***** EXERCISE PASSAGE *****

The second case is Brett Mathews, a former First Lieutenant in the U.S. Air Force who was discharged from the service because of his homosexuality. Although given an honorable discharge, Mathews was stripped of his veterans benefits. His father is a Mormon Bishop in Utah and a direct descendent of the original Mormon settlers of Tooele County, Utah in the 1850s. When Brett returns home for his grandmothers remarriage, a remarkable conflict is set to take place between the family, which maintains a prominent religious and social role in its community, and the rebel son, who has wandered far astray from the very tenets of his religion.
The family travails of Susan Jester and Brett Mathews highlight the influence of Christian religion on attitudes towards homosexuality. Anti-gay advocates cite the Bible to argue that Christ did not want men or women to fornicate with their own kind. Any sexual association with members of the same sex is a sin and is pandering to the devil. Pro-gay advocates argue that nowhere in the Bible is it stated that gay relationships are acts of sin. Christs enduring message was about Love, and gay activists argue that this message is lost in the current gay-hate rhetoric.

***** SUPPLIED RECORDS *****

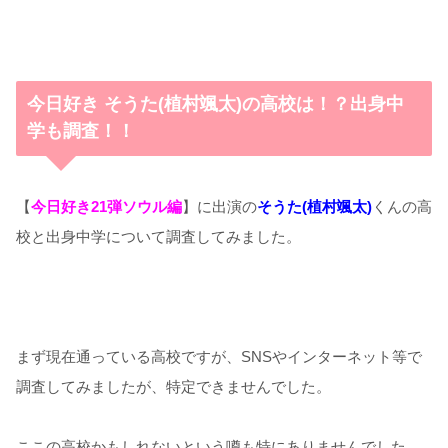
今日好き そうた(植村颯太)の高校は！？出身中
学も調査！！
【
今日好き21弾ソウル編
】に出演の
そうた(植村颯太)
くんの高
校と出身中学について調査してみました。
まず現在通っている高校ですが、SNSやインターネット等で
調査してみましたが、特定できませんでした。
ここの高校かもしれないという噂も特にありませんでした。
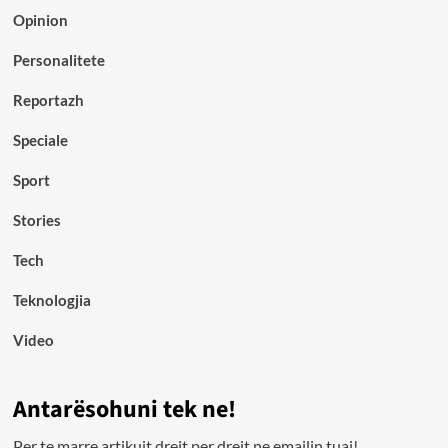
Opinion
Personalitete
Reportazh
Speciale
Sport
Stories
Tech
Teknologjia
Video
Antarësohuni tek ne!
Per te marre artikujt drejt per drejt ne emailin tuaj!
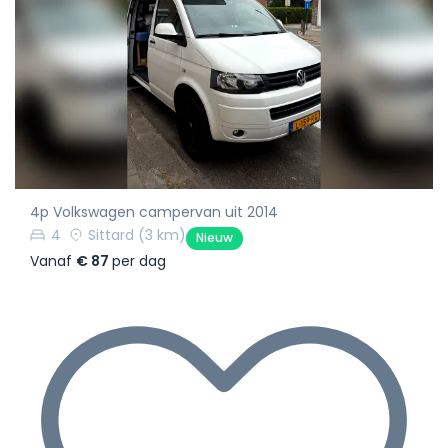
4p Volkswagen campervan uit 2014
4
Sittard
(3 km)
Nieuw
Vanaf
€ 87
per dag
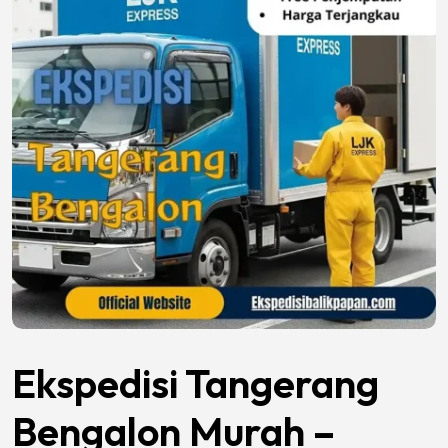
Ekspedisi Tangerang
Bengalon Murah –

*****

> **REQUIRED ACTION A**:
Extract from the passage on religious attitudes toward homosexuality the text from "The second case" up to and including "of his religion.".
> **REQUIRED ACTION B**:
Copy the text lines of all the entries exactly, omitting the pictures from your answer.
The passage and the entries are independent materials with no connection to one another.

> **ANSWER SECTION A**:
The second case is Brett Mathews, a former First Lieutenant in the U.S. Air Force who was discharged from the service because of his homosexuality. Although given an honorable discharge, Mathews was stripped of his veterans benefits. His father is a Mormon Bishop in Utah and a direct descendent of the original Mormon settlers of Tooele County, Utah in the 1850s. When Brett returns home for his grandmothers remarriage, a remarkable conflict is set to take place between the family, which maintains a prominent religious and social role in its community, and the rebel son, who has wandered far astray from the very tenets of his religion.

> **ANSWER SECTION B**:
今日好き そうた(植村颯太)の高校は！？出身中
学も調査！！
【
今日好き21弾ソウル編
】に出演の
そうた(植村颯太)
くんの高
校と出身中学について調査してみました。
まず現在通っている高校ですが、SNSやインターネット等で
調査してみましたが、特定できませんでした。
ここの高校かもしれないという噂も特にありませんでした。
Opinion
Personalitete
Reportazh
Speciale
Sport
Stories
Tech
Teknologjia
Video
Antarësohuni tek ne!
Per te marre artikujt drejt per drejt ne emailin tuaj!
4p Volkswagen campervan uit 2014
4
Sittard
(3 km)
Nieuw
Vanaf
€ 87
per dag
Ekspedisi Tangerang
Bengalon Murah –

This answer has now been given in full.